• [THE PROBLEM]
Each entry needs to appear again, retyped exactly as it is below.

::::::::

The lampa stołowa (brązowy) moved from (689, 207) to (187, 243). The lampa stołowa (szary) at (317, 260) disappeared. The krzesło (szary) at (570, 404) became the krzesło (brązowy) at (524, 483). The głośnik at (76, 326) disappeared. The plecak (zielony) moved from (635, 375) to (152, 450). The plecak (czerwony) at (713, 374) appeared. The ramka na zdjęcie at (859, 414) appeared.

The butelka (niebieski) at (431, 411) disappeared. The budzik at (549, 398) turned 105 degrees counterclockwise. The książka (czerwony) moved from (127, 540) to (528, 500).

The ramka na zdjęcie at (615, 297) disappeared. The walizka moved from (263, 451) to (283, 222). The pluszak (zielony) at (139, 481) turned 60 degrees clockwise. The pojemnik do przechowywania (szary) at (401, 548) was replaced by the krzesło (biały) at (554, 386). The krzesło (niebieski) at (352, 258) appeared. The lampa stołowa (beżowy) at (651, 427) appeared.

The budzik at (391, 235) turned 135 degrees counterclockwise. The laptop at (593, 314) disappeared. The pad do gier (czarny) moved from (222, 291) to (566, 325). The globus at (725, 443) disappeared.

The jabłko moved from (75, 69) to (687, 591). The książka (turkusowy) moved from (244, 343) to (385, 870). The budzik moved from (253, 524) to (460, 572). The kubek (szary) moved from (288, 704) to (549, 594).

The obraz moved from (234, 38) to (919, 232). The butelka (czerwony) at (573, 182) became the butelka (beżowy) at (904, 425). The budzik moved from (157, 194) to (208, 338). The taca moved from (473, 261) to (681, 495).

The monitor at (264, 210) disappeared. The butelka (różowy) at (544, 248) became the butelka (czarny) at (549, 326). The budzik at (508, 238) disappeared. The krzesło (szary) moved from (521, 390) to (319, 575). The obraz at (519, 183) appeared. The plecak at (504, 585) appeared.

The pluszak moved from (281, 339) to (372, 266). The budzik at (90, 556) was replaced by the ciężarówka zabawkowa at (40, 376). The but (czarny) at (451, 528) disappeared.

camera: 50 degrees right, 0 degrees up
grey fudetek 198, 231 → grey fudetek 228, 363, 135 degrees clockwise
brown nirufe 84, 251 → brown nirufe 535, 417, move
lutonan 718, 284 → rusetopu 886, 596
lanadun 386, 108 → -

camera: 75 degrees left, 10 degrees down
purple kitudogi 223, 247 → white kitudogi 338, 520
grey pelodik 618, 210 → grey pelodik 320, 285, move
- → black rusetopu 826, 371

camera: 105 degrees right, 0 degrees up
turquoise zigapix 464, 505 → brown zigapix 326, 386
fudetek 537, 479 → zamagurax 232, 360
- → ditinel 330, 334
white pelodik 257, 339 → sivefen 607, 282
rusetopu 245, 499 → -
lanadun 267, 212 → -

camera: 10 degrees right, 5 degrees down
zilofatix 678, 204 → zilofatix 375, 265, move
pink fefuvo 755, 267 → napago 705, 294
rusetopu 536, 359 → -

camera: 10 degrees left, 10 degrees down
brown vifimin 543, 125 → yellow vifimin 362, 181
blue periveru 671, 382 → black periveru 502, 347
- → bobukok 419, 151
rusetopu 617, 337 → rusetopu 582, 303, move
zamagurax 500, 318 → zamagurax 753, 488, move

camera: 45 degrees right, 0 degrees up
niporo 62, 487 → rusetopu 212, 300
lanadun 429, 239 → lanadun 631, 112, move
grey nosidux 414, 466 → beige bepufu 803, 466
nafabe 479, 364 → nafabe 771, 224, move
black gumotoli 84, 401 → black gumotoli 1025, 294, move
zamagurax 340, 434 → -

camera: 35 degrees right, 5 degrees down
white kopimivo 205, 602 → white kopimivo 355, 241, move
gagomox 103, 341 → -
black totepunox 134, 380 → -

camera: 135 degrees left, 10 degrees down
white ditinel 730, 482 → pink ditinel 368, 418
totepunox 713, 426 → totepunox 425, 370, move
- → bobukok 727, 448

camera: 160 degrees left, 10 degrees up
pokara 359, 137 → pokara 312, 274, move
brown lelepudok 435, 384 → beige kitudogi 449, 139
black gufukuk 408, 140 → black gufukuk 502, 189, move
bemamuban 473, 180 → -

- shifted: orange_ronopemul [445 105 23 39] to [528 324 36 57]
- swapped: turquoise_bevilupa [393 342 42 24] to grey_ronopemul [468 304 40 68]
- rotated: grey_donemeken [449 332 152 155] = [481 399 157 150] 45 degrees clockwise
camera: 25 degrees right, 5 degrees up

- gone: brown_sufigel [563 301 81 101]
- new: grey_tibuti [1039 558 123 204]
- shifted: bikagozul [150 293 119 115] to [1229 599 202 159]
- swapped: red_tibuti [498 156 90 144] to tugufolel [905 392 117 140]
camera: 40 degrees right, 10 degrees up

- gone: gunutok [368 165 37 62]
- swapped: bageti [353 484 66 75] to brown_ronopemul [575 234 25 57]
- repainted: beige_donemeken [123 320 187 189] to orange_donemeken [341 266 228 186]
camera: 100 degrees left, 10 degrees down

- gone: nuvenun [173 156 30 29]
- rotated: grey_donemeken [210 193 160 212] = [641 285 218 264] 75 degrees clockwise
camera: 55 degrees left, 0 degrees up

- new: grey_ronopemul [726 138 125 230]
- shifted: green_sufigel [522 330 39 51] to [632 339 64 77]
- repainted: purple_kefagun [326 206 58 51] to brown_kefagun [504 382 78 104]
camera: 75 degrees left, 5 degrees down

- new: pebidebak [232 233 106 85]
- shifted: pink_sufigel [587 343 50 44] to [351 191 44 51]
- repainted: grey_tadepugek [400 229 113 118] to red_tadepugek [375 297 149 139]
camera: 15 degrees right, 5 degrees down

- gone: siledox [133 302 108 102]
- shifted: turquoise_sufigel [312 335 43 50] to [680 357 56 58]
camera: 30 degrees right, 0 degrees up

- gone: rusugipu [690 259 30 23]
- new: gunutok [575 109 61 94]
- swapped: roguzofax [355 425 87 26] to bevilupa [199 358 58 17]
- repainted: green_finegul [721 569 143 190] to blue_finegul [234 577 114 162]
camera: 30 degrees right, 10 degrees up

::::::::

• [ANSWER TO THIS TASK]
The lampa stołowa (brązowy) moved from (689, 207) to (187, 243). The lampa stołowa (szary) at (317, 260) disappeared. The krzesło (szary) at (570, 404) became the krzesło (brązowy) at (524, 483). The głośnik at (76, 326) disappeared. The plecak (zielony) moved from (635, 375) to (152, 450). The plecak (czerwony) at (713, 374) appeared. The ramka na zdjęcie at (859, 414) appeared.

The butelka (niebieski) at (431, 411) disappeared. The budzik at (549, 398) turned 105 degrees counterclockwise. The książka (czerwony) moved from (127, 540) to (528, 500).

The ramka na zdjęcie at (615, 297) disappeared. The walizka moved from (263, 451) to (283, 222). The pluszak (zielony) at (139, 481) turned 60 degrees clockwise. The pojemnik do przechowywania (szary) at (401, 548) was replaced by the krzesło (biały) at (554, 386). The krzesło (niebieski) at (352, 258) appeared. The lampa stołowa (beżowy) at (651, 427) appeared.

The budzik at (391, 235) turned 135 degrees counterclockwise. The laptop at (593, 314) disappeared. The pad do gier (czarny) moved from (222, 291) to (566, 325). The globus at (725, 443) disappeared.

The jabłko moved from (75, 69) to (687, 591). The książka (turkusowy) moved from (244, 343) to (385, 870). The budzik moved from (253, 524) to (460, 572). The kubek (szary) moved from (288, 704) to (549, 594).

The obraz moved from (234, 38) to (919, 232). The butelka (czerwony) at (573, 182) became the butelka (beżowy) at (904, 425). The budzik moved from (157, 194) to (208, 338). The taca moved from (473, 261) to (681, 495).

The monitor at (264, 210) disappeared. The butelka (różowy) at (544, 248) became the butelka (czarny) at (549, 326). The budzik at (508, 238) disappeared. The krzesło (szary) moved from (521, 390) to (319, 575). The obraz at (519, 183) appeared. The plecak at (504, 585) appeared.

The pluszak moved from (281, 339) to (372, 266). The budzik at (90, 556) was replaced by the ciężarówka zabawkowa at (40, 376). The but (czarny) at (451, 528) disappeared.

camera: 50 degrees right, 0 degrees up
grey fudetek 198, 231 → grey fudetek 228, 363, 135 degrees clockwise
brown nirufe 84, 251 → brown nirufe 535, 417, move
lutonan 718, 284 → rusetopu 886, 596
lanadun 386, 108 → -

camera: 75 degrees left, 10 degrees down
purple kitudogi 223, 247 → white kitudogi 338, 520
grey pelodik 618, 210 → grey pelodik 320, 285, move
- → black rusetopu 826, 371

camera: 105 degrees right, 0 degrees up
turquoise zigapix 464, 505 → brown zigapix 326, 386
fudetek 537, 479 → zamagurax 232, 360
- → ditinel 330, 334
white pelodik 257, 339 → sivefen 607, 282
rusetopu 245, 499 → -
lanadun 267, 212 → -

camera: 10 degrees right, 5 degrees down
zilofatix 678, 204 → zilofatix 375, 265, move
pink fefuvo 755, 267 → napago 705, 294
rusetopu 536, 359 → -

camera: 10 degrees left, 10 degrees down
brown vifimin 543, 125 → yellow vifimin 362, 181
blue periveru 671, 382 → black periveru 502, 347
- → bobukok 419, 151
rusetopu 617, 337 → rusetopu 582, 303, move
zamagurax 500, 318 → zamagurax 753, 488, move

camera: 45 degrees right, 0 degrees up
niporo 62, 487 → rusetopu 212, 300
lanadun 429, 239 → lanadun 631, 112, move
grey nosidux 414, 466 → beige bepufu 803, 466
nafabe 479, 364 → nafabe 771, 224, move
black gumotoli 84, 401 → black gumotoli 1025, 294, move
zamagurax 340, 434 → -

camera: 35 degrees right, 5 degrees down
white kopimivo 205, 602 → white kopimivo 355, 241, move
gagomox 103, 341 → -
black totepunox 134, 380 → -

camera: 135 degrees left, 10 degrees down
white ditinel 730, 482 → pink ditinel 368, 418
totepunox 713, 426 → totepunox 425, 370, move
- → bobukok 727, 448

camera: 160 degrees left, 10 degrees up
pokara 359, 137 → pokara 312, 274, move
brown lelepudok 435, 384 → beige kitudogi 449, 139
black gufukuk 408, 140 → black gufukuk 502, 189, move
bemamuban 473, 180 → -

- shifted: orange_ronopemul [445 105 23 39] to [528 324 36 57]
- swapped: turquoise_bevilupa [393 342 42 24] to grey_ronopemul [468 304 40 68]
- rotated: grey_donemeken [449 332 152 155] = [481 399 157 150] 45 degrees clockwise
camera: 25 degrees right, 5 degrees up

- gone: brown_sufigel [563 301 81 101]
- new: grey_tibuti [1039 558 123 204]
- shifted: bikagozul [150 293 119 115] to [1229 599 202 159]
- swapped: red_tibuti [498 156 90 144] to tugufolel [905 392 117 140]
camera: 40 degrees right, 10 degrees up

- gone: gunutok [368 165 37 62]
- swapped: bageti [353 484 66 75] to brown_ronopemul [575 234 25 57]
- repainted: beige_donemeken [123 320 187 189] to orange_donemeken [341 266 228 186]
camera: 100 degrees left, 10 degrees down

- gone: nuvenun [173 156 30 29]
- rotated: grey_donemeken [210 193 160 212] = [641 285 218 264] 75 degrees clockwise
camera: 55 degrees left, 0 degrees up

- new: grey_ronopemul [726 138 125 230]
- shifted: green_sufigel [522 330 39 51] to [632 339 64 77]
- repainted: purple_kefagun [326 206 58 51] to brown_kefagun [504 382 78 104]
camera: 75 degrees left, 5 degrees down

- new: pebidebak [232 233 106 85]
- shifted: pink_sufigel [587 343 50 44] to [351 191 44 51]
- repainted: grey_tadepugek [400 229 113 118] to red_tadepugek [375 297 149 139]
camera: 15 degrees right, 5 degrees down

- gone: siledox [133 302 108 102]
- shifted: turquoise_sufigel [312 335 43 50] to [680 357 56 58]
camera: 30 degrees right, 0 degrees up

- gone: rusugipu [690 259 30 23]
- new: gunutok [575 109 61 94]
- swapped: roguzofax [355 425 87 26] to bevilupa [199 358 58 17]
- repainted: green_finegul [721 569 143 190] to blue_finegul [234 577 114 162]
camera: 30 degrees right, 10 degrees up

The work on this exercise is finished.